I'm in the market for some wheels for my new commuter-touring bike. After doing some diligent research, I keep coming back to 32H Ultegra hubs and Mavic Open Pro rims -- same as most of my other wheels. In terms of bang for the buck, I can't find anything better. Am I missing something in the $250-400 range?

BTW, the last set of wheels I bought were 36H Ultegra hubs laced to Velocity Dyad rims. They are bombproof but heavier than I prefer, particularly since I've lost nearly 30 lbs. However, the big problem is that the rims are 23 mm wide and all of my other wheels have rims 20 mm wide, so I can't swap the Dyads with between bikes without readjusting the brakes. I had considered the new Velocity A23 rims, but that would create the same problem I have with the Dyads.


----------



## nate (Jun 20, 2004)

I have the same setup as you mention but with CXP33 rims instead of Open Pro. You get a little more aero and perhaps even a little more bomb-proof at the expense of a little more weight, 35g according to Mavic's site.

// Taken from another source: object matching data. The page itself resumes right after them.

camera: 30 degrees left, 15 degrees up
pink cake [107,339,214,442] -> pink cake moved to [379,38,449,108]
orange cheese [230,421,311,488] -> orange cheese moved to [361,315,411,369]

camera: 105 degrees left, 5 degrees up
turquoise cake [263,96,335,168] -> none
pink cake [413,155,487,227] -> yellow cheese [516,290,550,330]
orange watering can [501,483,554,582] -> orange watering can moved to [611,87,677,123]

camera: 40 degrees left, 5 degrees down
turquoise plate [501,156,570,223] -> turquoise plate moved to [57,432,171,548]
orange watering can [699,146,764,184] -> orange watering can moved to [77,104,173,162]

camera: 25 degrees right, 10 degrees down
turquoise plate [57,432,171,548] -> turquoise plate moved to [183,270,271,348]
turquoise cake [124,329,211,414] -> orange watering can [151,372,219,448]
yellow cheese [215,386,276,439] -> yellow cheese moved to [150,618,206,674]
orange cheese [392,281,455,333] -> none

Either way, I don't think you can really go wrong. If you're happy with the Open Pro, why change?


----------



## deadleg (Jan 26, 2005)

I like the a23's you can swap them with the dyads.


----------



## davidka (Dec 12, 2001)

Go to Velocity's website. There are a ton of different rims to choose from. I'm sure they have something a little more beefy that's narrow enough to match up with your other stuff. Don't overlook Shimano's lower end hubs. They all have very good bearings and you could save some $$ as well as lower the bling/theft factor.


----------



## Mr. Versatile (Nov 24, 2005)

Take a look at Velocities Deep Vees.


----------



## froze (Sep 15, 2002)

Nashbar is having a closeout sale on some wheelsets, maybe should try looking there first?

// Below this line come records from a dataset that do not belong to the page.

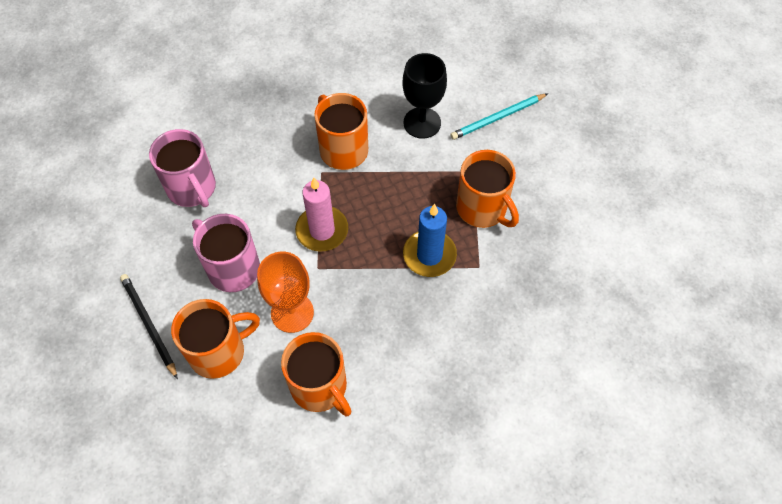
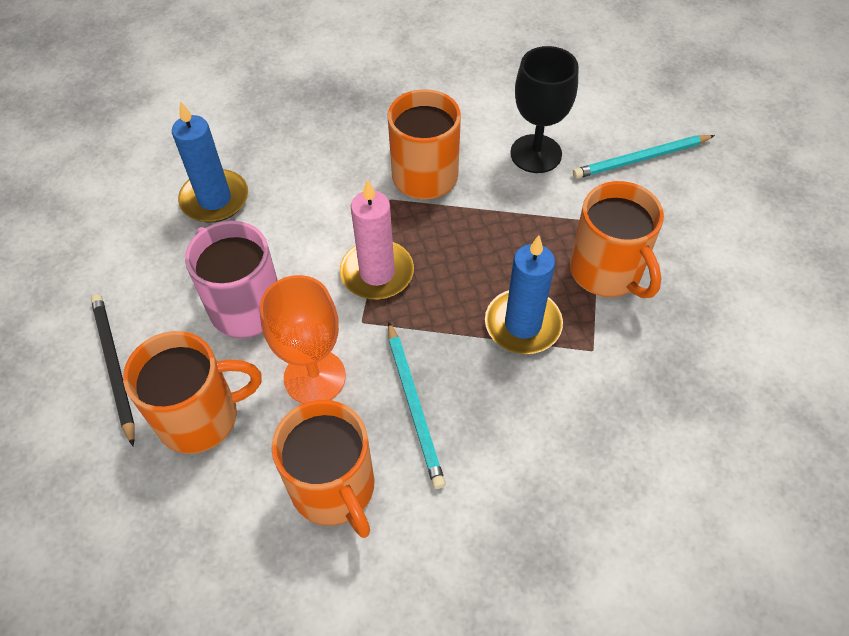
camera: 10 degrees right, 5 degrees down
pink mug [149,129,216,207] -> blue candle [172,101,248,223]
none -> turquoise pencil [388,321,446,489]

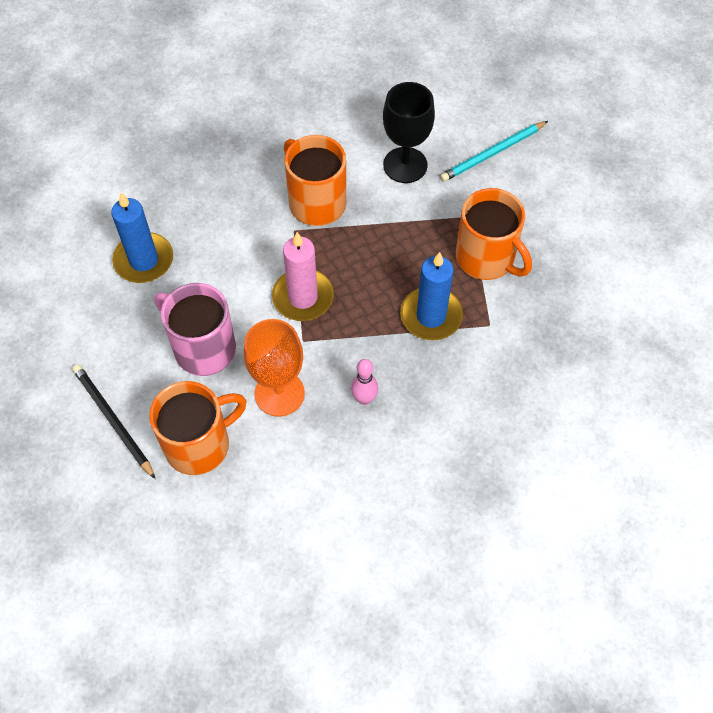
camera: 15 degrees left, 5 degrees up
orange mug [271,400,375,538] -> none
turquoise pencil [388,321,446,489] -> pink bowling pin [351,359,378,405]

Road Bike Wheels & Wheelsets: Quality Wheels for Road Bikes: Nashbar


----------



## bigbill (Feb 15, 2005)

I've got a commuter wheelset with Phil hubs and Velocity DeepV's. The DeepV's have been ok, but when they wear out, I'll get the hubs relaced with DT 585's or Mavic CPX33's. A nice option is Mavic Open Sport. It basically replaced the old MA40 box section rims. I have a set laced up to Chorus hubs and they've never seen a truing wrench since they were built. In Hawaii, I commuted on a set of Specialized Roval Pave cyclecross wheels. They held up well, I still have them.


----------



## NUTT (Apr 15, 2008)

I've got a set of Ultegra / CXP 33's and a set of King / DT 585's. Both are good rims and hold up well to my 200+ lbs. 

I can knock them out of true if I ride tires that are too skinny for me and hit a lot of potholes or if in riding dirt roads fast and hammering through the rougher stuff. Even then, it takes some work. 

I'd recommend either rim.


----------



## rcnute (Dec 21, 2004)

I had the Ultegra/105/Open Pro setup and never had any problems.

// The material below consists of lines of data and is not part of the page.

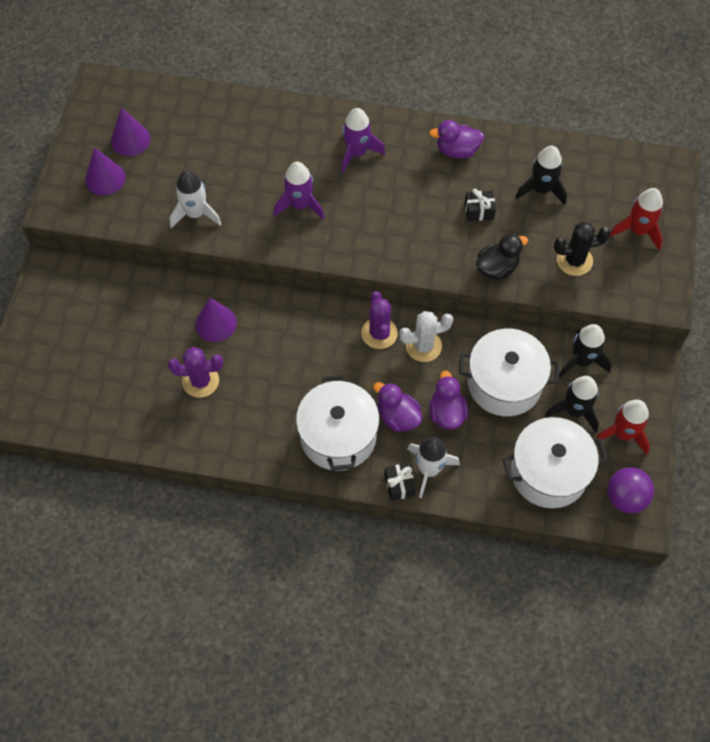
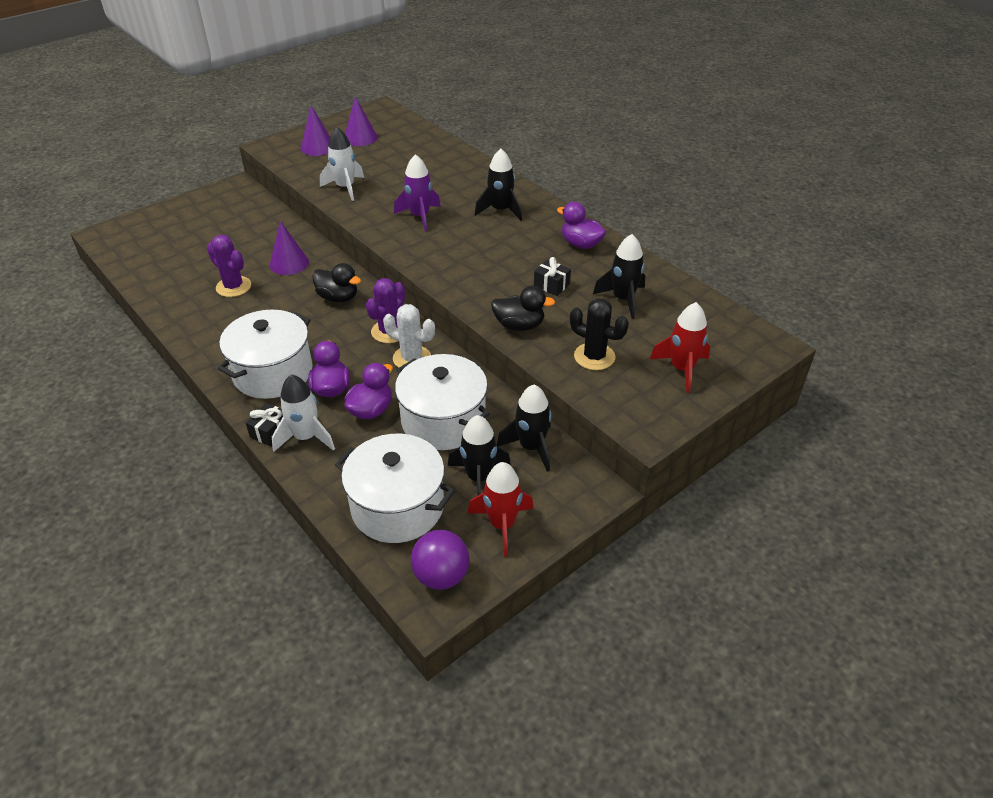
camera: 40 degrees right, 20 degrees down
purple rocket [341,108,385,174] -> black rocket [475,149,522,221]
none -> black duck [312,263,361,302]

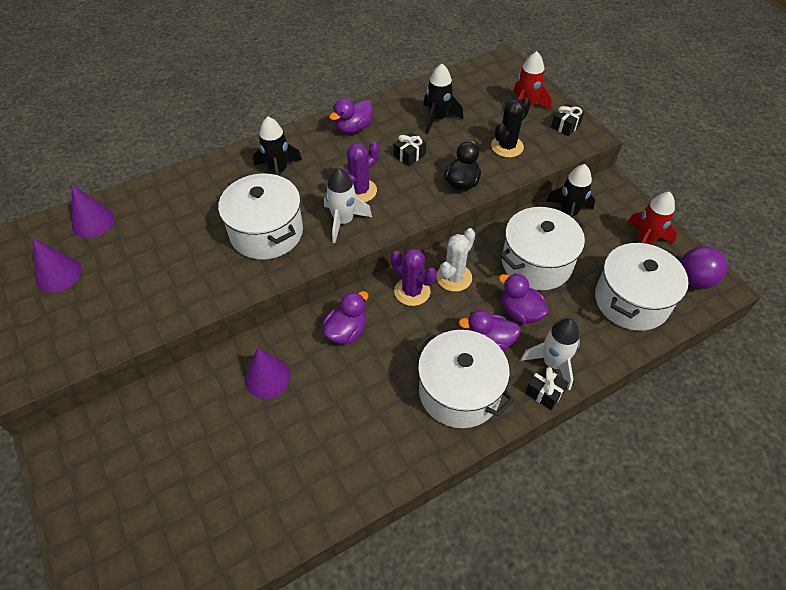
camera: 80 degrees left, 10 degrees up
purple cactus [207,235,251,297] -> purple cactus moved to [339,142,380,202]
purple cone [300,106,330,156] -> purple cone moved to [72,185,115,238]
black duck [312,263,361,302] -> purple duck [323,291,369,344]
white rocket [320,127,364,201] -> white rocket moved to [324,168,372,243]
purple rocket [394,154,441,232] -> white pot [218,173,303,260]
black rocket [448,415,511,496] -> none
none -> black gift [551,104,584,136]

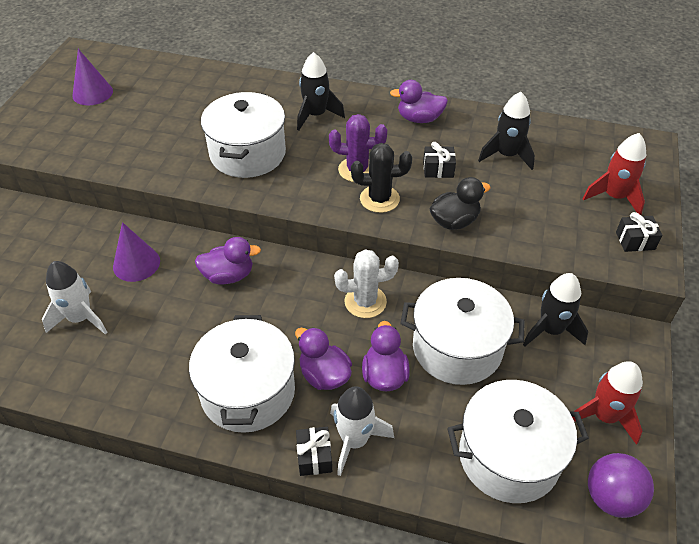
camera: 45 degrees right, 5 degrees down
purple cone [72,185,115,238] -> none
white rocket [324,168,372,243] -> white rocket moved to [42,261,108,335]
purple cactus [391,248,437,306] -> none
black cactus [491,97,531,158] -> black cactus moved to [351,143,412,213]

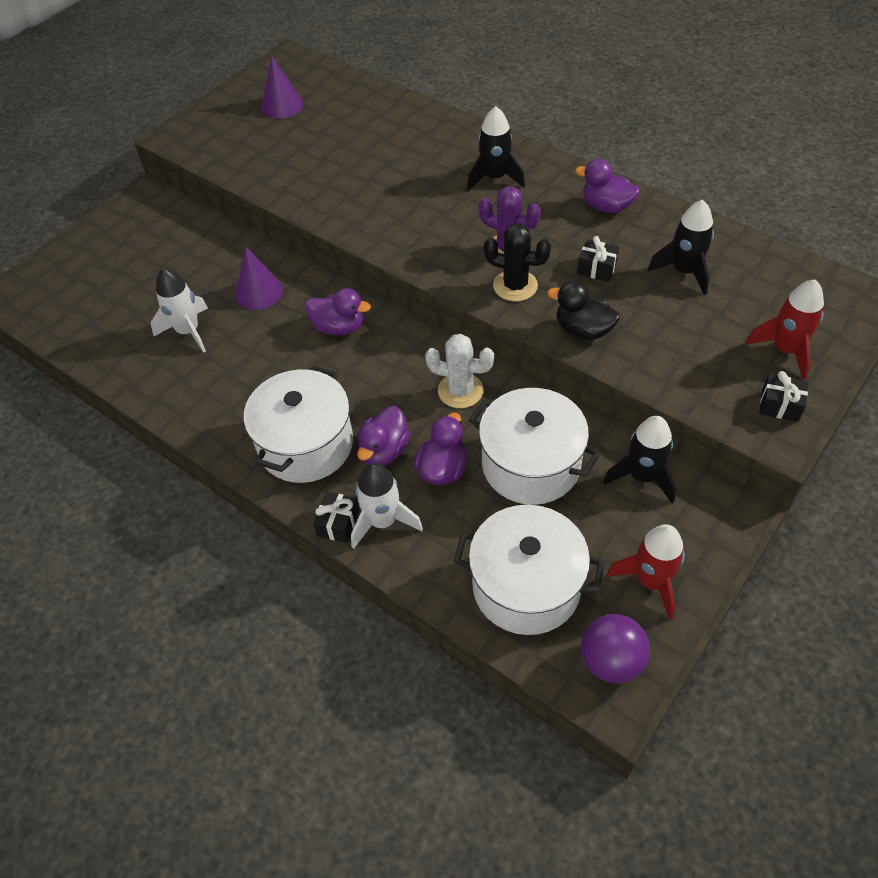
camera: 25 degrees right, 5 degrees up
white pot [201,92,286,178] -> none
purple duck [295,327,352,390] -> purple duck turned 135 degrees counterclockwise [357,406,411,466]
black duck [430,177,491,230] -> black duck turned 150 degrees counterclockwise [548,281,620,340]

Now I'm using Velocity Synergy rims and some variant of Deore hubs; no problems now either.

I think the key is to have the wheels hand-built.


----------



## froze (Sep 15, 2002)

rcnute said:


> I had the Ultegra/105/Open Pro setup and never had any problems.
> 
> Now I'm using Velocity Synergy rims and some variant of Deore hubs; no problems now either.
> 
> I think the key is to have the wheels hand-built.


There's a brand new set of Open Pro, with Ultregra hubs and DT double butted spokes, alloy nipples for $275 on E-bay. See: Shimano Ultegra Mavic Open Pro 32 Hole Wheelset Wheels | eBay


----------